A Young Jack HudsonThis then was the beginning of a full professional career. After two years at Stockport and 104 plays, James was offered a part in the London West End productions of a Sean O'Casey play " Red Roses For Me ".As this play neared the end of its run he auditioned for a part in a play called "Worm's eye view" which was going on tour around the Middle East. It was during this tour he would first meet his lifelong partner Jack Hudson. After the war and back home in Northern Ireland Jimmy's first job was back with the Ulster Group Theatre . Jack Hudson ,who had moved to Belfast to join Jimmy took a job as manager of the Plaza Ballroom . At this time they lived together in a flat above a butchers shop on the Newtownards road. Soon after ,Joseph Tomelty who had a radio series running on the Northern Ireland BBC called 'The McCooeys', approached Jimmy with a view to writing in a character for him based loosely on Willie John ,the part he had played in 'Right Again Barnum'. Between them Jimmy and Joe decided that the new character should be a window cleaner called Derek . The part was an immediate success and it was said that at the time the country would come to a standstill every Saturday Night while everyone listened to the show. The success of the radio show had a great effect on the bookings for the Group Theatre. People who had never been to the theatre were booking tickets to see 'Derek' even though he was playing a completely different character in the current play. Jimmy's involvement with the McCooeys was however short lived ,as Joseph Tomelty had difficulty writing for the character of Derek But although Jimmy's time as a radio star had come to an abrupt end he had captured the publics imagination . James Young was now a household name and everyone wanted to see him.

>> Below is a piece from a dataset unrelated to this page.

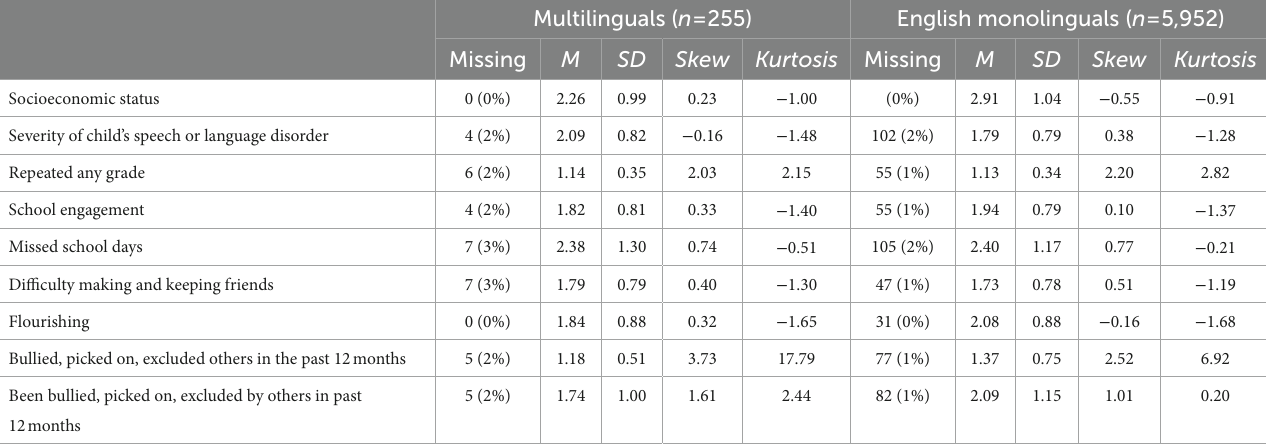
TABLE 3 Sample’s descriptive statistics by group.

Derek the Window CleanerAt the Group theatre at this time James Young was earning £7.00 per week. But following his success he began to get offers from variety managements promoting concerts throughout the country, who invited Jimmy to appear for a ten minute spot for £25 and £30 a night. Jimmy and Jack devised a short script for a variety spot, which was as Jack says "absolutely awful" and had a running time of about fourteen minutes. Jimmy's first engagement was for a week's variety in St Mary's Hall in Belfast. He was very nervous about the show but on his first night he walked out to a packed full house where he was received with a rapturous welcome .The MC announced him and he opened his mouth and not a sound . He didn't need ,to the audience wouldn't stop applauding! When the applause finally died down he said his first two words, the two words which in his five appearances in the McCooeys had become a catch phrase in every Ulster home: 'Oh, now!!' Just repeating his radio catchphrase gave him his first laugh . Somehow he 'topped' the laughter and carried on with the rest of the act; but by the time he got to the end he had been on stage for thirty-eight minutes instead of fourteen, and still they wanted more. He adlibbed certainly but it was the timing which added the minutes - that and the laughter. By the end of the week the act had stretched to least forty-five minutes and Jack and Jimmy were richer by £150! This represented over twenty-one weeks normal work at the Group, just for seven nights of variety.